**WORK REQUEST:** Only one stretch of the data below is wanted: the lines from the one with "of normal human" through the one with "is no significant", repeated exactly.
━━ MATERIAL SHOWN
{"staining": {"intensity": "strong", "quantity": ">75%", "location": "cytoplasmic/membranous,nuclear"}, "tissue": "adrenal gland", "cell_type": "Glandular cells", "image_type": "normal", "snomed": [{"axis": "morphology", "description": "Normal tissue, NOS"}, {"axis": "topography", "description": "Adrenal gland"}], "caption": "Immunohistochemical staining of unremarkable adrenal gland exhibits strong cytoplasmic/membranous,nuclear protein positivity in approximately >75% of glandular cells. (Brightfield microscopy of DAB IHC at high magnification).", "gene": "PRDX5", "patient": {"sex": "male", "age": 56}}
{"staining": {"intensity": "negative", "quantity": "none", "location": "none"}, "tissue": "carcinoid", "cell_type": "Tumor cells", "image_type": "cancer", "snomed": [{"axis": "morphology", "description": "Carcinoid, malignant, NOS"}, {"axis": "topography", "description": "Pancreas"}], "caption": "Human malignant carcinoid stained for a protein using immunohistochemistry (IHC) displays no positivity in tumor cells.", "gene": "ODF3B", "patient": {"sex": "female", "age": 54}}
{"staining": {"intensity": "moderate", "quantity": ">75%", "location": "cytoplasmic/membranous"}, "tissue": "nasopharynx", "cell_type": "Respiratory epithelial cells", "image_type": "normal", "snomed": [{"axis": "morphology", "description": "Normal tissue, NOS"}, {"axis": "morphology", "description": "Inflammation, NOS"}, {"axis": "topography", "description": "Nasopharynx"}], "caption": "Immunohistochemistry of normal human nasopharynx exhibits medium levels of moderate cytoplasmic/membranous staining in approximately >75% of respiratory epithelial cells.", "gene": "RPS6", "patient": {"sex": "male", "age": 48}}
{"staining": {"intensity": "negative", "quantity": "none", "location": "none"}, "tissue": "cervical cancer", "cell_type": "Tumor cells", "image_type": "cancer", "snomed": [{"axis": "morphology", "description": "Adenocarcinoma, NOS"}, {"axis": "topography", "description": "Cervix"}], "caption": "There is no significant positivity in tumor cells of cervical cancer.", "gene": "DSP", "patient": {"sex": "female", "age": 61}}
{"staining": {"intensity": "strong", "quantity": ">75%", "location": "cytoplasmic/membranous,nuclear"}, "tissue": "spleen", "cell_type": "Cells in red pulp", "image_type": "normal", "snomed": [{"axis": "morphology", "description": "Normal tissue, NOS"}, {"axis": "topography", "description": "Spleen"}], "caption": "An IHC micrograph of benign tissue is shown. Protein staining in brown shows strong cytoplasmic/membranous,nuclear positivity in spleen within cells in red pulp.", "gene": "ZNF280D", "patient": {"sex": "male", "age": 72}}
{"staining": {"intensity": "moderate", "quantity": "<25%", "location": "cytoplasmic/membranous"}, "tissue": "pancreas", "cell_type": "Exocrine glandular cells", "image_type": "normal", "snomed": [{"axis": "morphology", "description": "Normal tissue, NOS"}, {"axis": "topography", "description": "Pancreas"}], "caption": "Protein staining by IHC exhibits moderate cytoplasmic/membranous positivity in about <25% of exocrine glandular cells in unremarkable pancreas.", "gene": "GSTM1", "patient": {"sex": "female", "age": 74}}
━━━━
**RESULT OF THIS EXERCISE:**
{"staining": {"intensity": "moderate", "quantity": ">75%", "location": "cytoplasmic/membranous"}, "tissue": "nasopharynx", "cell_type": "Respiratory epithelial cells", "image_type": "normal", "snomed": [{"axis": "morphology", "description": "Normal tissue, NOS"}, {"axis": "morphology", "description": "Inflammation, NOS"}, {"axis": "topography", "description": "Nasopharynx"}], "caption": "Immunohistochemistry of normal human nasopharynx exhibits medium levels of moderate cytoplasmic/membranous staining in approximately >75% of respiratory epithelial cells.", "gene": "RPS6", "patient": {"sex": "male", "age": 48}}
{"staining": {"intensity": "negative", "quantity": "none", "location": "none"}, "tissue": "cervical cancer", "cell_type": "Tumor cells", "image_type": "cancer", "snomed": [{"axis": "morphology", "description": "Adenocarcinoma, NOS"}, {"axis": "topography", "description": "Cervix"}], "caption": "There is no significant positivity in tumor cells of cervical cancer.", "gene": "DSP", "patient": {"sex": "female", "age": 61}}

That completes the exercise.